Last Sunday, Garth Young began telling his story about being a
member of the Oregon City Followers of Christ Church. Today, Garth continues
his story of seeking biblical answers. Please come back Sunday to read the rest
of the story.
* * * * *
There were problems but problems are a part of life. From today’s
perspective, I know the problems of life come from living in a fallen world. We
are all born with a tendency to be self-centered which is sin and contrary to
being Holy. The problem with sin is it stains. Afterward we decide to do better
and move on, but the stain is still there and our record of wrong doings cannot
be erased. The only thing the natural man can do is cover it up.
I remember one time as a teenager, a friend told me he was speeding
down the highway and a police car pulled him over, my friend jumped out of his
truck threw open his hood and exclaimed the gas pedal was stuck and the truck
would not stop, of course there was nothing wrong with his truck but he was so
convincing that the officer let him go. My friend justified his actions by
saying his dad told him to do whatever you can to get out of a speeding ticket.
On the other hand there are some people that would never tell a lie – or at
least not a big lie like that – because good people have standards to meet.
Good people come to the erroneous conclusion that doing what is right will make
them righteous people; these are the same people who are thankful they are not
like the sinners, like the Pharisee praying at the temple (Luke 18:10-13).
Being good and doing the right thing in an attempt to become righteous is just
another way of covering up sin, but the stain is still there. I thought that I
was better than my friend who lied to get out of a ticket, because I lived by a
different standard when it came to telling the truth. The problem is I had lied
in the past, and that made me a liar.
Serious questioning about the destination of my soul became very
burdensome by the time I was thirty. I read that the greatest commandment
is - And you shall love the Lord your God with all your heart and with all your
soul and with all your mind and with all your strength. (Mark 12:30) This was a
problem because the love I was supposed to give God had been given to other
things. I’ve come to realize now that loving anything more than God is not
small - it is a crime against God and he will not sweep it under the rug.

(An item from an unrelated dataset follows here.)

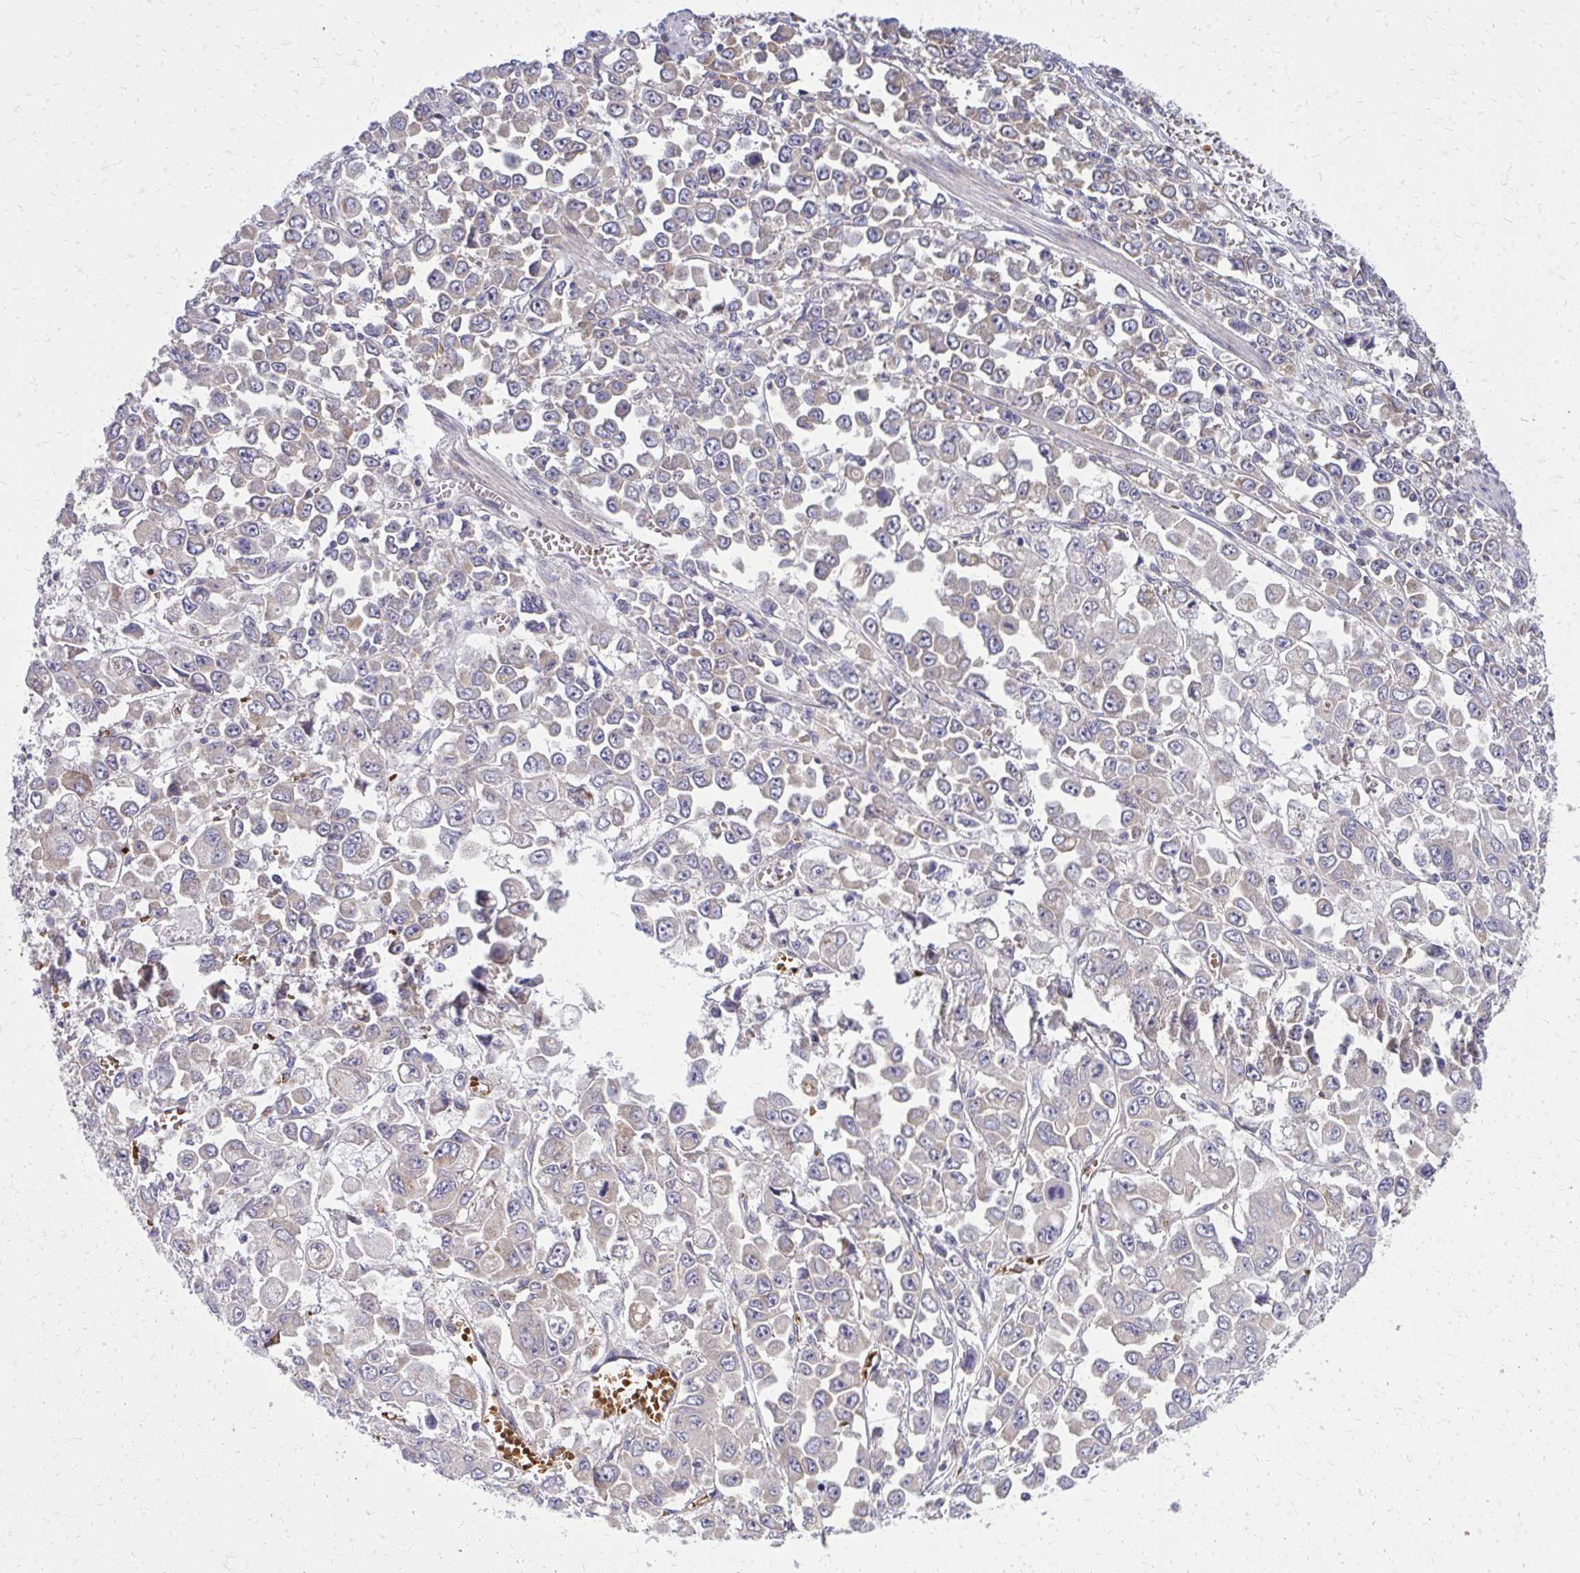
{"staining": {"intensity": "weak", "quantity": "<25%", "location": "cytoplasmic/membranous"}, "tissue": "stomach cancer", "cell_type": "Tumor cells", "image_type": "cancer", "snomed": [{"axis": "morphology", "description": "Adenocarcinoma, NOS"}, {"axis": "topography", "description": "Stomach, upper"}], "caption": "Immunohistochemical staining of stomach cancer displays no significant positivity in tumor cells.", "gene": "PDK4", "patient": {"sex": "male", "age": 70}}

The
biggest fear for a sinner like me was that accounts will be settled.
It’s hard to recall a more difficult time in my life than this.
Discontented best describes my overall state of mind. Every time I tried to
succeed in an area of my own personal righteousness, I would fail in another
area, it seemed I could do nothing right. Going to church wasn’t helping me; I
felt like a foreigner who didn’t speak the language, there were no answers.
I was isolated in my thoughts and wanted out of the confines of this torment
that seemed hidden from everyone’s perception of reality.
My dad died when I was 10 and my mother died when I was 21.
Chances were, physically speaking, that I would not live much longer. Listening
to people outside of our group for answers was not easy but it seemed a
reasonable alternative. If you would have asked me what I was doing at
the time there is no way I could have articulated it as clearly as I can now.
There was definitely a fear of the unknown because I had been told my whole
life that people outside of our church were worldly, and there was for sure a
fear of being alienated from everyone I had known all my life. Often I listened
to Christian radio programs and sometimes would call in to ask questions. There
were at least five different Christian speakers that I listened to regularly
from all around the country, they all had different styles and techniques of
communicating but what they all had in common is the gospel.
What happened next was nothing short of a miracle, I understood
what the bible said. Before this, the truth of the gospel was foreign and
unseen, everything that was important to me was only about me and was
incompatible with the holiness of God; I didn't see how great He is.
Everything I had stood for was wrong. I said I believed in God and no doubt he
was real but it wasn't a belief that pleases the Lord, it wasn’t a
belief that propelled me into worshiping God, and neither did I see Jesus as
glorious and loving. There had been a complete focus on my righteousness.
This new understanding of who I was and who Jesus was broadcasted in my
heart and mind that I was catastrophically stained, unable to pay my debt, and
without hope. But Jesus is the great and mighty Savior, as we often praised His
name in the following classic hymn:
Not the labors of my hands
can fulfill thy law's commands;
could my zeal no respite know,
could my tears forever flow,
all for sin could not atone;
thou must save, and thou alone.
Rock of Ages by Augustus M. Toplady
The words “thou must save, and thou alone” had come out of my
mouth hundreds of times in the last thirty years.
Toplady wrote such profound biblical truth that he has blessed the
church for centuries – even though he himself had none of the essential
qualities my group considered necessary. From 1740-1778 Augustus M. Toplady
lived his brief life in England, attended Westminster School, London and
Trinity College, Dublin. He preached God’s word without any recording of being
called through prophecy, tongues or dreams and was never a member of the
Followers of Christ Church and yet had a profoundly accurate theological
understanding of God’s word. How is that possible? But perhaps the bigger
question is how could I have mouthed those words so many times and not really
understood what I was saying? The answer is that I was blind, I was dead, and I
was an enemy of God. And there was nothing I could do to cure myself because
only God can give life to the dead.
Having my dead eyes opened to see biblical truth, I was about to
enter into becoming a disciple for the first time.